Hilla Documentation

Security in Hilla Applications

Architecture

In contrast to Vaadin Flow applications, where all application logic (including authentication and authorization) is processed on the server side, Hilla applications involve the orchestration of server- and client-side security. Although the technical details are taken care of by the framework, it is important to understand how to design the application so that the server responds to client requests in a secure way.

Authentication

Most applications need to ensure that only eligible users can access sensitive data stored on the server. The client side authenticates by first obtaining an access token identifying the server session. The token contains, among other attributes, the principal (current user). This token is then included in subsequent endpoint calls. In Hilla, the token is a JSESSIONID cookie obtained via either the Spring-provided login form or an authentication helper method.

See Authentication with Spring Security for more information on configuring authentication. These sections also describe how to configure Spring Security to use different authentication providers, such as a SQL database or LDAP.

Authorization

Apart from authenticating users, applications often need to enforce restrictions on who can view what data. When the server receives an HTTP request targeting an endpoint, Hilla first checks whether the accessing user is authorized to invoke that endpoint. It does this based on the standard role-based access control scheme. The application developer can specify role-based access rules as annotations for the endpoint class or its individual methods. For example:

@Endpoint
public class MyEndpoint {
  @PermitAll
  public void permittedToAllMethod() {
    // Any authenticated user can access
  }

  @RolesAllowed("ROLE_ADMIN")
  public void permittedToRoleMethod() {
    // Only users with admin role can access
  }
}

In the above example, all endpoints in the MyEndpoint class are denied by default. The annotations @PermitAll and @RolesAllowed relax this restriction on the two methods permittedToAllMethod() and permittedToRoleMethod(), respectively. Endpoints can also be exposed for unauthenticated requests using the @AnonymousAllowed annotation. See Configuring Security for more details and code examples on endpoint security.

Security Notes

Application Security Is Endpoint Security

Once the client side of an application has been delivered to the browser, the server cannot trust that it has not been tampered with. This means that validation and sanitation of data received at endpoints should always occur on the server, regardless of the client-side logic.

Cross-Site Request Forgery (CSRF) Protection

A CSRF token is delivered to the browser when the Hilla application is first loaded, as part of the initial bootstrap HTML. Its purpose is to protect the session from requests that do not originate from the client code that was served to that browser. The CSRF token is included in each endpoint call and validated as matching by the server.

Cached Data

Hilla-based PWAs may choose to cache data retrieved from the server on the client side, using, for example, browser local storage, in order for a data-centric application to work offline. The developer needs to make an informed decision on whether the data is safe to store, and implement the clean-up of such stored local data if necessary – for example, at log-out.
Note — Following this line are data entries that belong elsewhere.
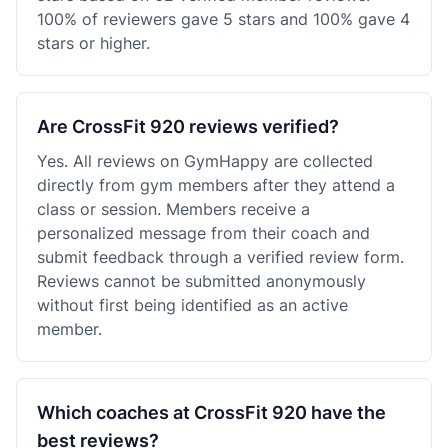
100% of reviewers gave 5 stars and 100% gave 4
stars or higher.
Are CrossFit 920 reviews verified?
Yes. All reviews on GymHappy are collected
directly from gym members after they attend a
class or session. Members receive a
personalized message from their coach and
submit feedback through a verified review form.
Reviews cannot be submitted anonymously
without first being identified as an active
member.
Which coaches at CrossFit 920 have the
best reviews?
Security Practices at Vaadin

Releasing Security Patches

Security fixes are implemented as fast as possible and released for all currently supported versions. The fix is mentioned in the release notes, and we also send a separate security notification email to all our registered users, explaining the issue and how to fix it. This is typically achieved by updating to a new maintenance version.

How Users Can Report Security Issues

If a developer or user finds a potential security issue, they can report it directly to security@vaadin.com. The issue will be reviewed and fixed internally, before publishing to GitHub.

If the issue is minor and public discussion is acceptable and appropriate, then issues can reported directly in GitHub.

Internal Security Practices

All code goes through an internal code review before it is merged. Each change is also run against our existing battery of tens of thousands of unit, integration and behavior tests that have to be passed for the merge to be accepted.

Developers are also encouraged to actively think about security issues while developing the framework and its parts. At Vaadin, we take security extremely seriously. Anyone can escalate an issue that they think might relate to security, and investigating it is given priority over other tasks.